Tri 9 Half Way Point

It's hard to believe that the trimester is more than half over already. Once you are in the last phase of this program, the time really flies. All your professors keep telling you that you need to be prepared for graduation early because even though you don't have class work to do you are still very busy. Busy with boards, busy with electives, busy with numbers, busy with things outside of school, and busy with planning what you will be doing post-graduation.

The patient load at clinic has been steady to busy most days. This is great for all of us interns because we are getting more experience and a good variety of patients. Also, there are little to no worries about finishing our numbers for graduation on time, which is a big relief. Being in a group setting with multiple interns and a clinician to bounce treatments off and get second opinions is great. It also has shown to be beneficial in that everyone has a particular treatment or therapy they are very proficient at. So we are all able to teach and help each other out when it comes to treatment plans and patient care. This makes for a very pleasant working environment at the NUHS Chicago clinic.

Treatment Room at the NUHS Whole Health Center

The past few weeks in my acupuncture elective course we have learned the lung, large intestine, and part of the bladder meridians. In Traditional Chinese Medicine, a meridian is the belief about a path through which the life-energy "qi" flows. Through needling these points, you are able to either tonify or sedate the balance of qi in the meridian.  The lung meridian can be used for conditions such as cough, chest or shoulder pain, asthma, shortness of breath, palpitations, fever, and many more. The large intestine meridian is useful for symptoms such as bloating, swelling, constipation, emotional stopping-up, headaches, stuffy nose, or musculoskeletal pain.
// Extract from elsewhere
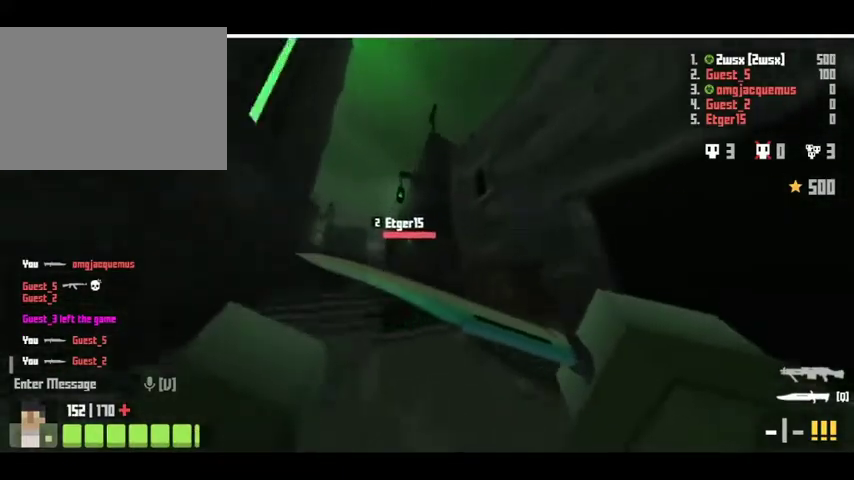
{"keys": ["d", "w"], "events": [[133, "d", "down"]]}
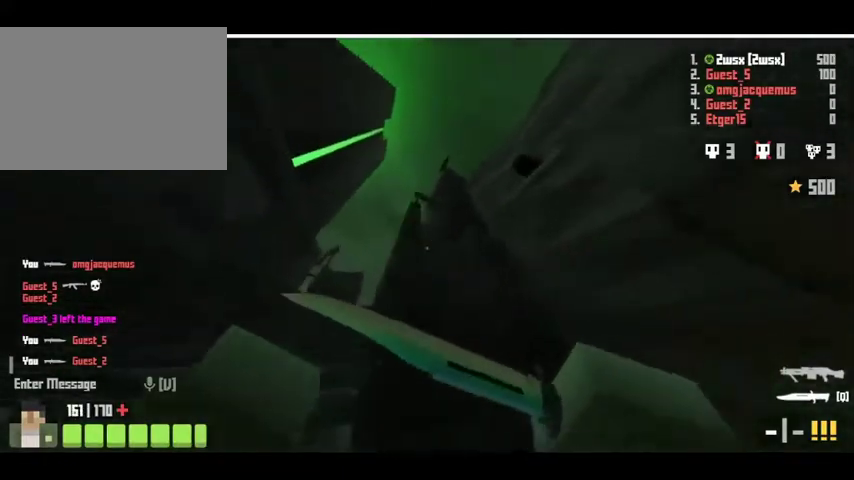
{"keys": ["d"], "events": [[233, "w", "up"]]}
Finally, we learned a point on the bladder channel called BL 13, which is useful for colds, fever, cough, or flu-like symptoms.

The rest of my downtime has been dedicated to preparation for Part IV board exams, which are the second weekend in November. With Part I, II, III, and Physiotherapy now behind me, I am feeling much more confidant going into Part IV. Part IV exams focus mainly on skills learned throughout our chiropractic education including: radiology, physical exam, patient intake, and chiropractic manipulation. More details to come post-exams.